An Opel Astra automobile being assembled on the production line at the General Motors Auto plant outside St. Petersburg, 2010. Source: Vadim Zhernov / TASS
The Kommersant business daily reports that the U.S. automobile concern General Motors (GM), which is leaving the Russian market, has found itself in the center of a controversy with its former dealers over termination fees.
The parties disagree in their interpretation of the payback period for the investment that the dealers made in showrooms that are to be closed down. According to some players, GM will be calculating compensations on the basis of a five-year payback period, however, the dealers are not happy with it, with some insisting that the payback period should be from eight to 12 years.
In addition, Kommersant sources continue, GM is ready to compensate dealers only for the startup costs for setting up showrooms for a specific brand, whereas most dealers maintain that readjusting retail space to other brands is difficult and requires considerable investment. As a result, according to Kommersant, one major dealer asked GM for a compensation of 400 million rubles ($6.7 million), whereas the U.S. concern was prepared to pay just several dozen million rubles.
Market players point out that it is in GM’s interests to drag the negotiations out: In the meantime, it is selling its stocks, thus leaving the dealers with less leverage. According to VTB Capital analyst Vladimir Bespalov, one of the most acute issues is that of lost profits: Given the current difficult market conditions, dealers will need additional investment to reprofile their business.
Non-commercial organizations in Russia that have been included on the register of “foreign agents” have started filing applications to be removed from the list, the Moskovsky Komsomolets tabloid newspaper reports.
In March this year, Russian President Vladimir Putin signed a law that allows NGOs to be removed from the blacklist if for a period of 12 months it has not been engaged in political activities and not received funding from abroad. Two organizations have already made use of this law, with seven more in the pipeline.
The decision to discontinue foreign funding has had different effects on the NGOs in question, the paper points out.
“Things have become considerably worse,” said Grigory Melkonyants, one of the leaders of the Golos election monitoring organization. “We are raising funds through our website. So far, there are no other opportunities open to us.”
“All that we are currently busy with is dealing with the courts,” said Maxim Kopytov, head of the social projection center Vozrozhdenie.
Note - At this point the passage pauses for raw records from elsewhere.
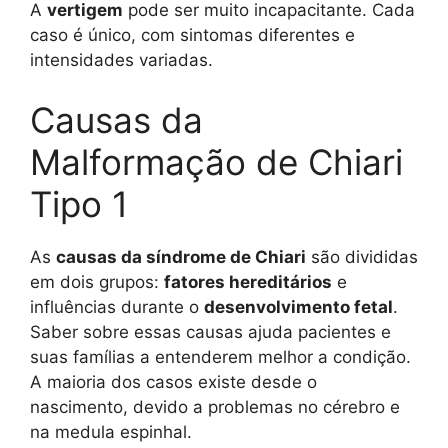
A
vertigem
pode ser muito incapacitante. Cada
caso é único, com sintomas diferentes e
intensidades variadas.
Causas da
Malformação de Chiari
Tipo 1
As
causas da síndrome de Chiari
são divididas
em dois grupos:
fatores hereditários
e
influências durante o
desenvolvimento fetal
.
Saber sobre essas causas ajuda pacientes e
suas famílias a entenderem melhor a condição.
A maioria dos casos existe desde o
nascimento, devido a problemas no cérebro e
na medula espinhal.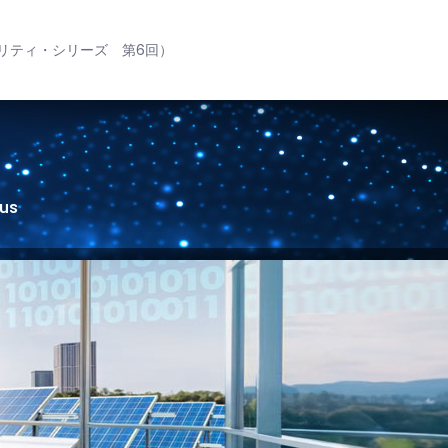
リティ・シリーズ 第6回）
 us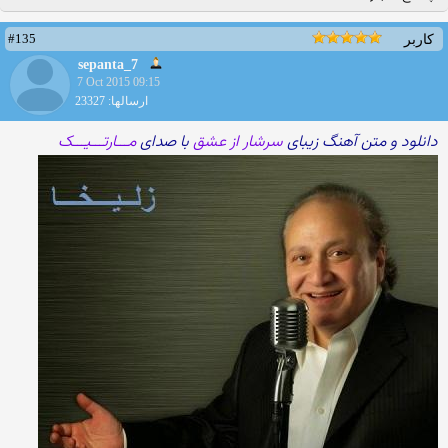
#135
کاربر
sepanta_7
7 Oct 2015 09:15
ارسالها: 23327
دانلود و متن آهنگ زیبای
سرشار از عشق
با صدای
مـــارتـــیـــک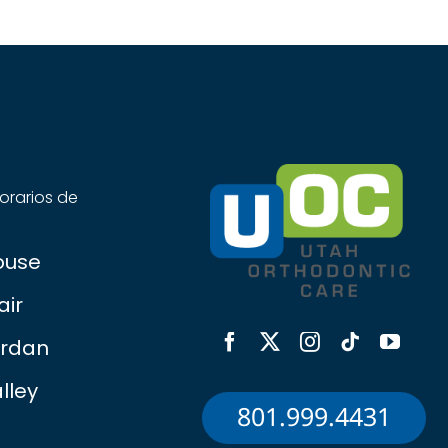
orarios de
ouse
air
ordan
lley
801.999.4431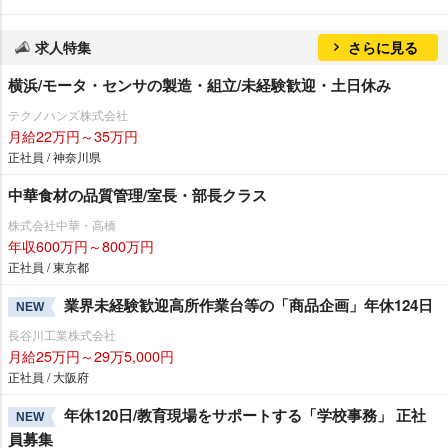
求人特集
さらに見る
横浜/モータ・センサの製造・組立/未経験歓迎・土日休み
テクノハンズ株式会社
月給22万円～35万円
正社員 / 神奈川県
中華食材の品質管理/室長・部長クラス
株式会社中華・高橋
年収600万円～800万円
正社員 / 東京都
業界未経験歓迎高所作業台等の「商品企画」年休124日
NEW
長谷川工業株式会社
月給25万円～29万5,000円
正社員 / 大阪府
年休120日/教育現場をサポートする「学校事務」 正社
NEW
員募集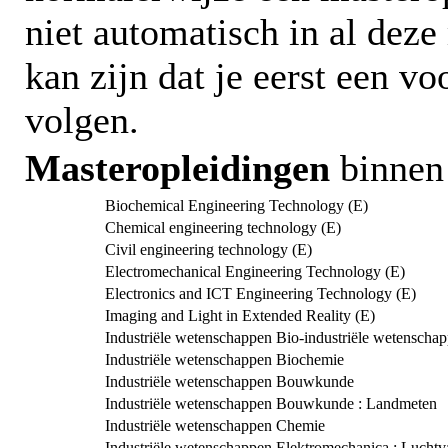
niet automatisch in al deze
kan zijn dat je eerst een 
volgen.
Masteropleidingen
binnen 
Biochemical Engineering Technology (E)
Chemical engineering technology (E)
Civil engineering technology (E)
Electromechanical Engineering Technology (E)
Electronics and ICT Engineering Technology (E)
Imaging and Light in Extended Reality (E)
Industriële wetenschappen Bio-industriële wetenschap
Industriële wetenschappen Biochemie
Industriële wetenschappen Bouwkunde
Industriële wetenschappen Bouwkunde : Landmeten
Industriële wetenschappen Chemie
Industriële wetenschappen Elektromechanica : Luchtv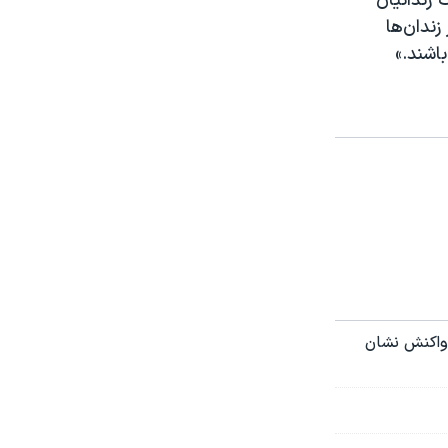
به وضعیت زندانیان
ندان‌ها
اشند.»
واکنش نشان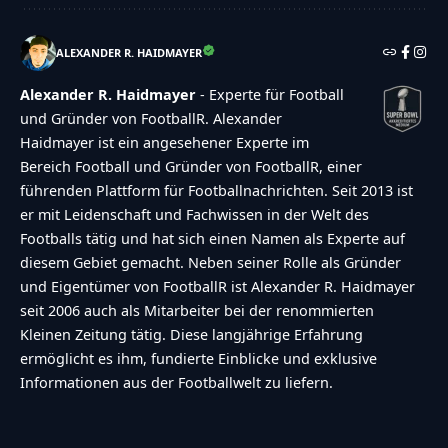
ALEXANDER R. HAIDMAYER
Alexander R. Haidmayer
- Experte für Football
und Gründer von FootballR. Alexander
Haidmayer ist ein angesehener Experte im
Bereich Football und Gründer von FootballR, einer
führenden Plattform für Footballnachrichten. Seit 2013 ist
er mit Leidenschaft und Fachwissen in der Welt des
Footballs tätig und hat sich einen Namen als Experte auf
diesem Gebiet gemacht. Neben seiner Rolle als Gründer
und Eigentümer von FootballR ist Alexander R. Haidmayer
seit 2006 auch als Mitarbeiter bei der renommierten
Kleinen Zeitung tätig. Diese langjährige Erfahrung
ermöglicht es ihm, fundierte Einblicke und exklusive
Informationen aus der Footballwelt zu liefern.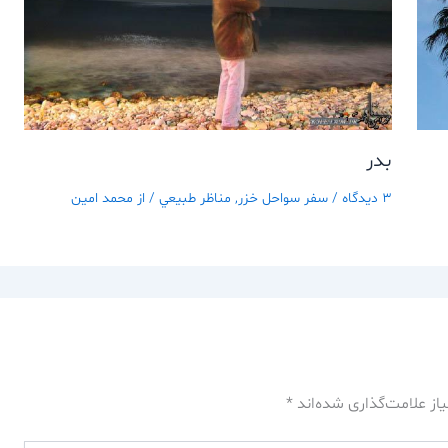
بدر
3 دیدگاه
/
سفر سواحل خزر
,
مناظر طبيعي
/ از
محمد امین
از علامت‌گذاری شده‌اند
*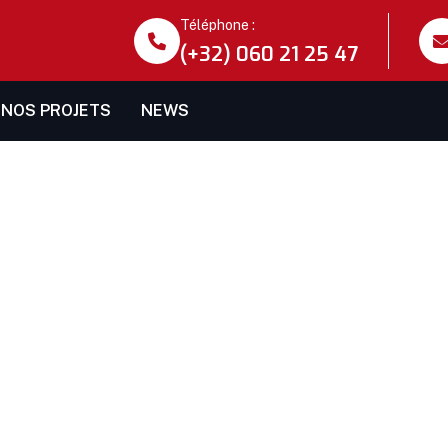
Téléphone :
(+32) 060 21 25 47
NOS PROJETS
NEWS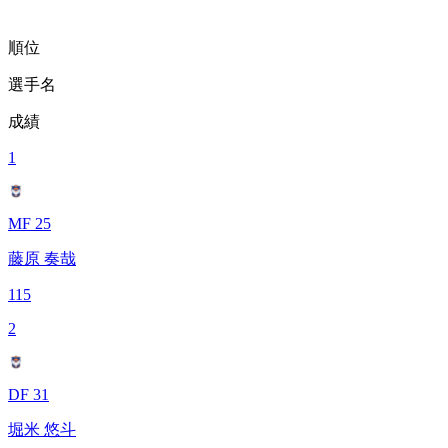
順位
選手名
成績
1
MF 25
藤原 奏哉
115
2
DF 31
堀米 悠斗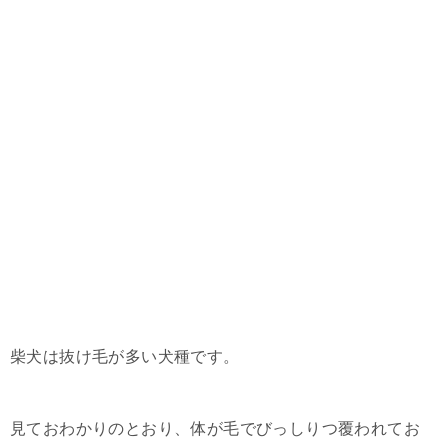
柴犬は抜け毛が多い犬種です。
見ておわかりのとおり、体が毛でびっしりつ覆われてお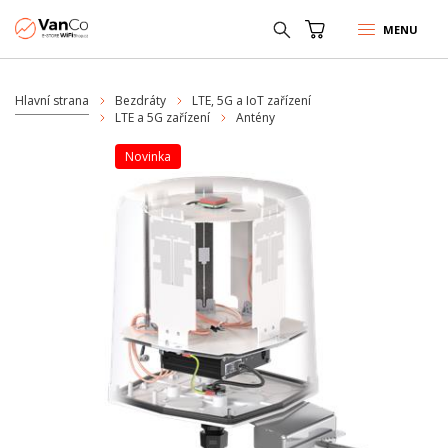
MENU
Hlavní strana
Bezdráty
LTE, 5G a IoT zařízení
LTE a 5G zařízení
Antény
Novinka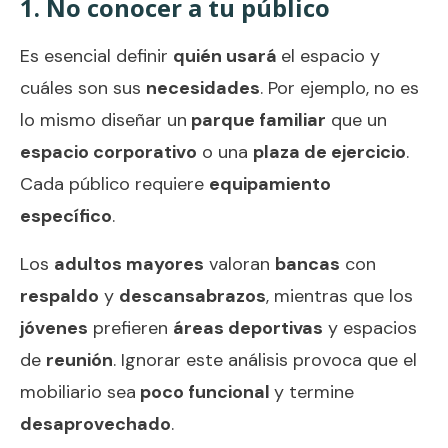
1. No conocer a tu público
Es esencial definir
quién usará
el espacio y
cuáles son sus
necesidades
. Por ejemplo, no es
lo mismo diseñar un
parque familiar
que un
espacio corporativo
o una
plaza de ejercicio
.
Cada público requiere
equipamiento
específico
.
Los
adultos mayores
valoran
bancas
con
respaldo
y
descansabrazos
, mientras que los
jóvenes
prefieren
áreas deportivas
y espacios
de
reunión
. Ignorar este análisis provoca que el
mobiliario sea
poco funcional
y termine
desaprovechado
.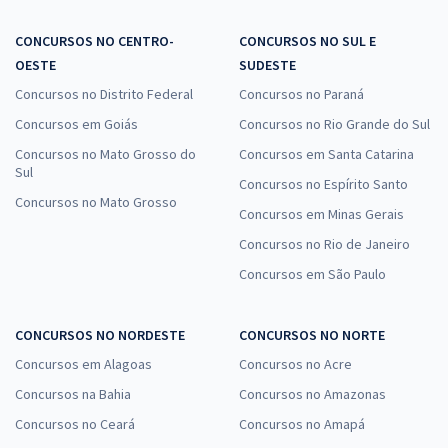
CONCURSOS NO CENTRO-
CONCURSOS NO SUL E
OESTE
SUDESTE
Concursos no Distrito Federal
Concursos no Paraná
Concursos em Goiás
Concursos no Rio Grande do Sul
Concursos no Mato Grosso do
Concursos em Santa Catarina
Sul
Concursos no Espírito Santo
Concursos no Mato Grosso
Concursos em Minas Gerais
Concursos no Rio de Janeiro
Concursos em São Paulo
CONCURSOS NO NORDESTE
CONCURSOS NO NORTE
Concursos em Alagoas
Concursos no Acre
Concursos na Bahia
Concursos no Amazonas
Concursos no Ceará
Concursos no Amapá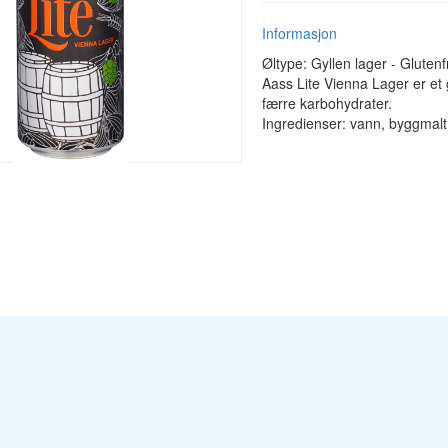
Informasjon
Øltype: Gyllen lager - Glutenfr
Aass Lite Vienna Lager er et 
færre karbohydrater.
Ingredienser: vann, byggmal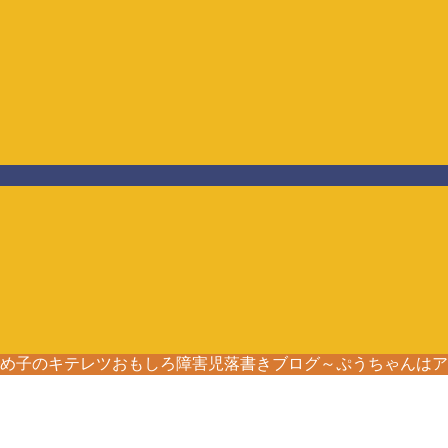
ろう☆とめ子のキテレツおもしろ障害児落書きブログ～ぷうちゃんは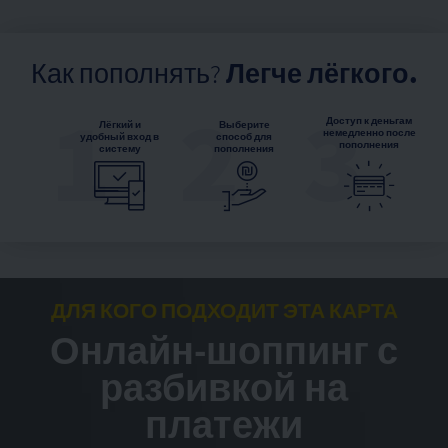
Как пополнять?
Легче лёгкого.
1
2
3
Доступ к деньгам
Лёгкий и
Выберите
немедленно после
удобный вход в
способ для
пополнения
систему
пополнения
ДЛЯ КОГО ПОДХОДИТ ЭТА КАРТА
Онлайн-шоппинг с
разбивкой на
платежи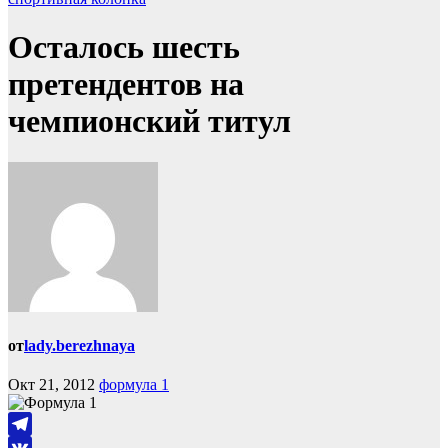
Осталось шесть
претендентов на
чемпионский титул
от
lady.berezhnaya
Окт 21, 2012
формула 1
Telegram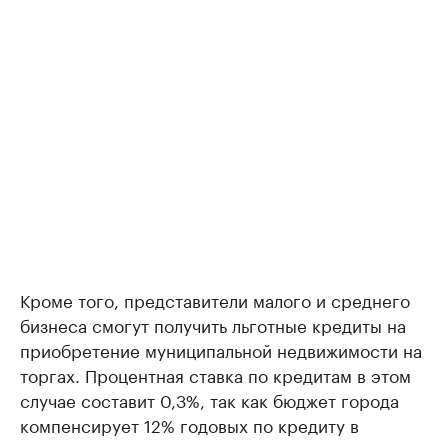
Кроме того, представители малого и среднего
бизнеса смогут получить льготные кредиты на
приобретение муниципальной недвижимости на
торгах. Процентная ставка по кредитам в этом
случае составит 0,3%, так как бюджет города
компенсирует 12% годовых по кредиту в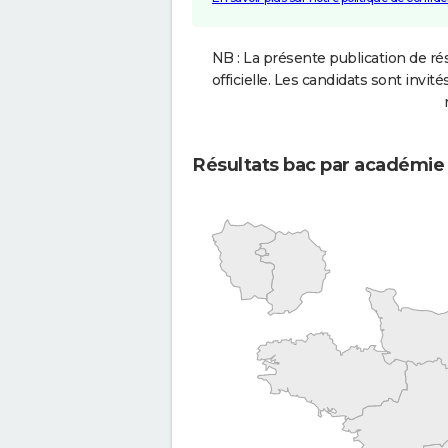
NB : La présente publication de rés
officielle. Les candidats sont invités
Résultats bac par académie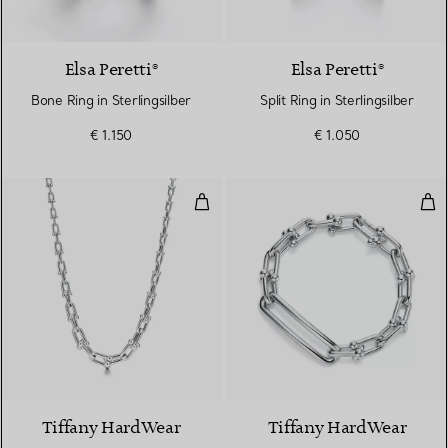
Elsa Peretti®
Elsa Peretti®
Bone Ring in Sterlingsilber
Split Ring in Sterlingsilber
€ 1.150
€ 1.050
Gliederhalskette in abgestuftem D
Glie
Tiffany HardWear
Tiffany HardWear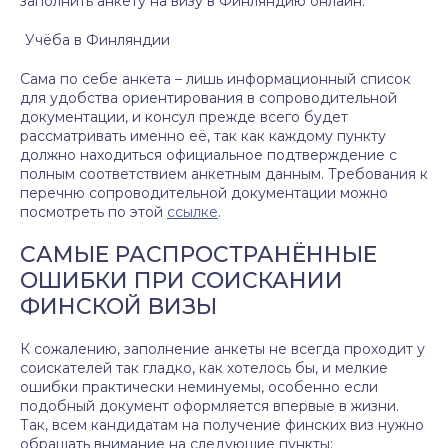
заполнить анкету на визу в Финляндию онлайн.
Учёба в Финляндии
Сама по себе анкета – лишь информационный список
для удобства ориентирования в сопроводительной
документации, и консул прежде всего будет
рассматривать именно её, так как каждому пункту
должно находиться официальное подтверждение с
полным соответствием анкетным данным. Требования к
перечню сопроводительной документации можно
посмотреть по этой
ссылке
.
САМЫЕ РАСПРОСТРАНЁННЫЕ
ОШИБКИ ПРИ СОИСКАНИИ
ФИНСКОЙ ВИЗЫ
К сожалению, заполнение анкеты не всегда проходит у
соискателей так гладко, как хотелось бы, и мелкие
ошибки практически неминуемы, особенно если
подобный документ оформляется впервые в жизни.
Так, всем кандидатам на получение финских виз нужно
обращать внимание на следующие пункты: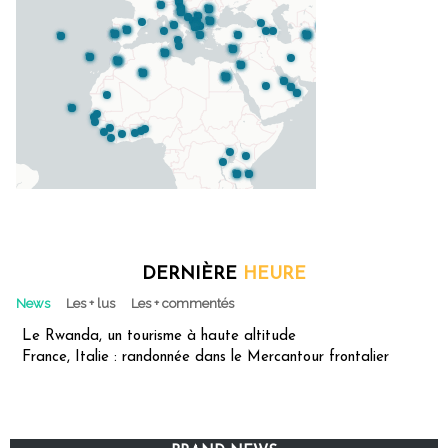
DERNIÈRE
HEURE
News
Les + lus
Les + commentés
Le Rwanda, un tourisme à haute altitude
France, Italie : randonnée dans le Mercantour frontalier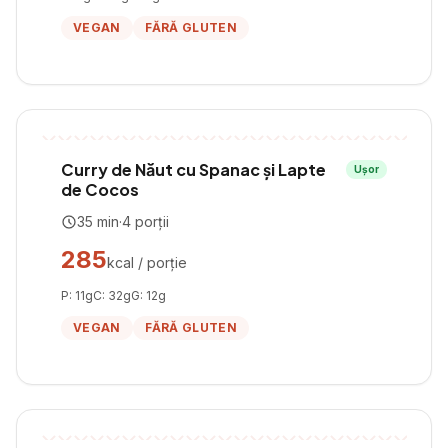
VEGAN
FĂRĂ GLUTEN
Curry de Năut cu Spanac și Lapte
Ușor
de Cocos
35
min
·
4
porții
285
kcal / porție
P:
11
g
C:
32
g
G:
12
g
VEGAN
FĂRĂ GLUTEN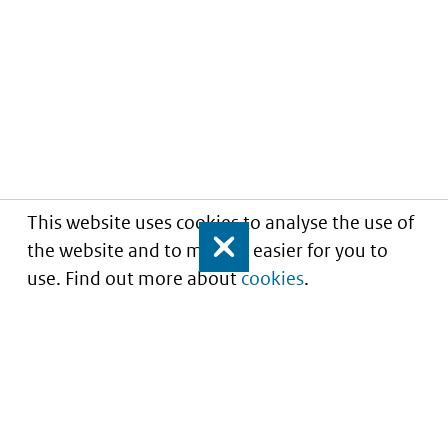
This website uses cookies to analyse the use of
the website and to make it easier for you to
Close
use. Find out more about
cookies
.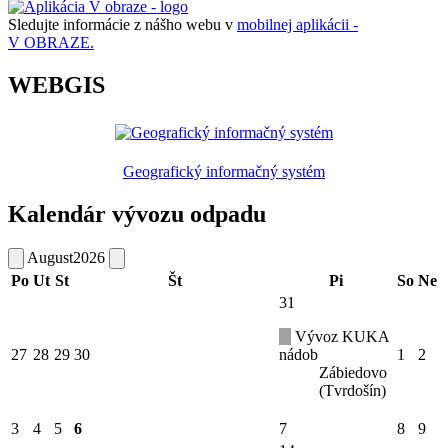
Sledujte informácie z nášho webu v
mobilnej aplikácii -
V OBRAZE.
WEBGIS
Geografický informačný systém
Kalendár vývozu odpadu
August
2026
Po
Ut
St
Št
Pi
So
Ne
31
Vývoz KUKA
27
28
29
30
nádob
1
2
Zábiedovo
(Tvrdošín)
3
4
5
6
7
8
9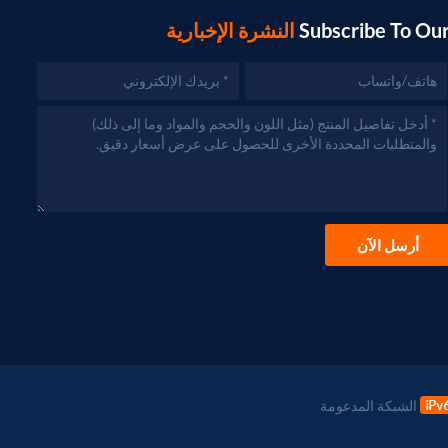
Subscribe To Ou
النشرة الإخبارية
أرسل الآن
الشبكة المدعومة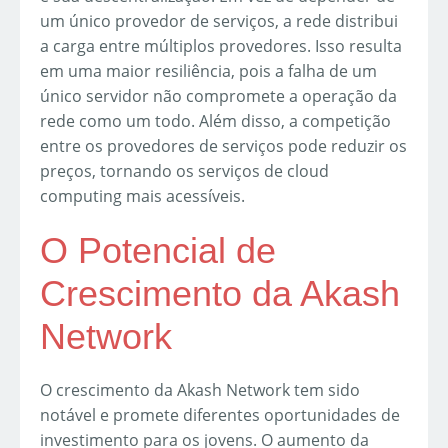
um único provedor de serviços, a rede distribui
a carga entre múltiplos provedores. Isso resulta
em uma maior resiliência, pois a falha de um
único servidor não compromete a operação da
rede como um todo. Além disso, a competição
entre os provedores de serviços pode reduzir os
preços, tornando os serviços de cloud
computing mais acessíveis.
O Potencial de
Crescimento da Akash
Network
O crescimento da Akash Network tem sido
notável e promete diferentes oportunidades de
investimento para os jovens. O aumento da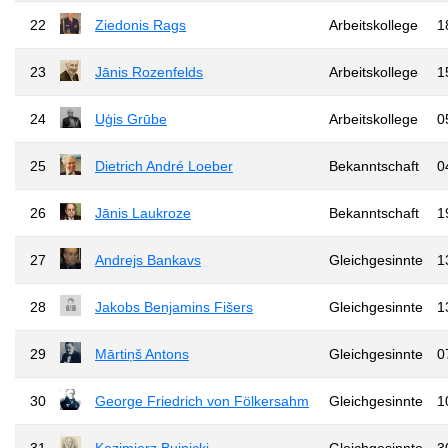
22
Ziedonis Rags
Arbeitskollege
1
23
Jānis Rozenfelds
Arbeitskollege
1
24
Uģis Grūbe
Arbeitskollege
0
25
Dietrich André Loeber
Bekanntschaft
0
26
Jānis Laukroze
Bekanntschaft
1
27
Andrejs Bankavs
Gleichgesinnte
1
28
Jakobs Benjamins Fišers
Gleichgesinnte
1
29
Mārtiņš Antons
Gleichgesinnte
0
30
George Friedrich von Fölkersahm
Gleichgesinnte
1
31
Kazimierz Bujnicki
Gleichgesinnte
3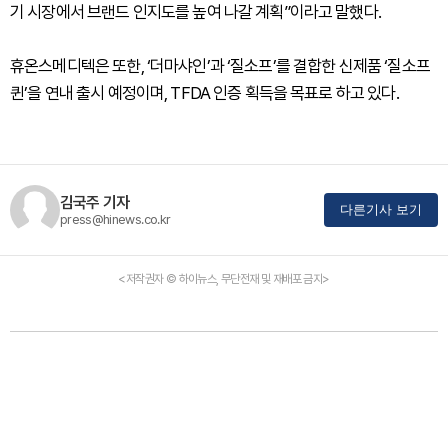
기 시장에서 브랜드 인지도를 높여 나갈 계획”이라고 말했다.
휴온스메디텍은 또한, ‘더마샤인’과 ‘질소프’를 결합한 신제품 ‘질소프
퀸’을 연내 출시 예정이며, TFDA 인증 획득을 목표로 하고 있다.
김국주 기자
다른기사 보기
press@hinews.co.kr
<저작권자 © 하이뉴스, 무단전재 및 재배포 금지>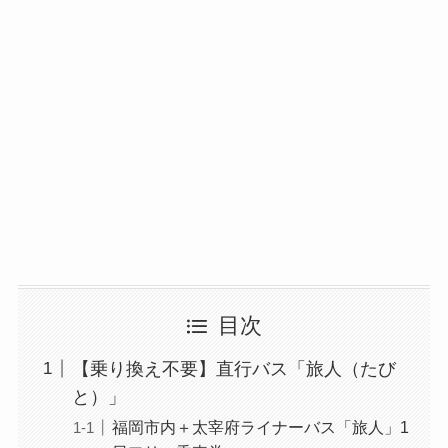
目次
【乗り換え不要】直行バス「旅人（たび
と）」
福岡市内＋太宰府ライナーバス「旅人」1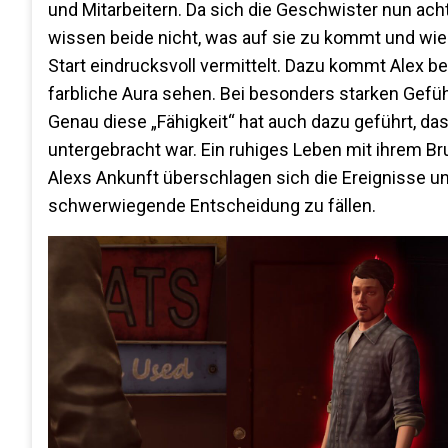
und Mitarbeitern. Da sich die Geschwister nun acht
wissen beide nicht, was auf sie zu kommt und wie
Start eindrucksvoll vermittelt. Dazu kommt Alex b
farbliche Aura sehen. Bei besonders starken Gefühl
Genau diese „Fähigkeit“ hat auch dazu geführt, da
untergebracht war. Ein ruhiges Leben mit ihrem Br
Alexs Ankunft überschlagen sich die Ereignisse und
schwerwiegende Entscheidung zu fällen.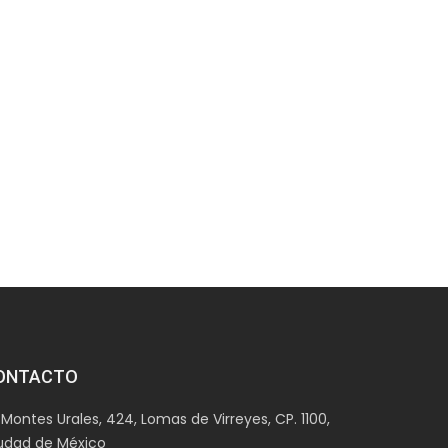
ONTACTO
ontes Urales, 424, Lomas de Virreyes, CP. 1100,
udad de México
While it is not difficult to prove that an organization does not receive funding from abroad, writes Moskovsky Komsomolets, meeting the other requirement is not that straightforward. The paper predicts high-profile court hearings aimed, largely, at provoking yet another discussion of the notion of “political activity,” which is still not clearly defined in the law.
Media companies with foreign ownership are in no hurry to restructure their business following the recently adopted amendments to the law on the media, the RBK business daily reports. The first to act have so far been only the YuTV holding company, a Walt Disney partner, and the publisher Hearst Shkulev Media.
From January 2016, Russian media outlets cannot be more than 20 percent owned by foreigners. Thus, foreign investors have two options: Either quit the Russian market or restructure their business in line with the new requirements.
The owners of YuTV are hidden offshore, RBK says, so they will have to be reregistered under Russian jurisdiction. Therefore, an inevitable restructuring of the Disney channel will be accompanied by bringing the whole of YuTV from offshore zones, a source acquainted with the holding company’s owners told the paper.
For the past two years, YuTV owners have been trying to sell their business, so far unsuccessfully. Now, they are ready to act as buyers themselves in order to later, possibly, sell to third parties an already bigger company. In early July, the CTC Media holding company announced that it had received an offer from YuTV to sell 75 percent of its operating assets for $200 million.
The Hearst Shkulev Media group, owned 50-50 by Viktor Shkulev and the U.S.-based Hearst Corp., is also considering restructuring. It does not rule out that the group’s publications will simply be reregistered under a new company. Shkulev has already confirmed that he has become co-founder and managing director of two new companies.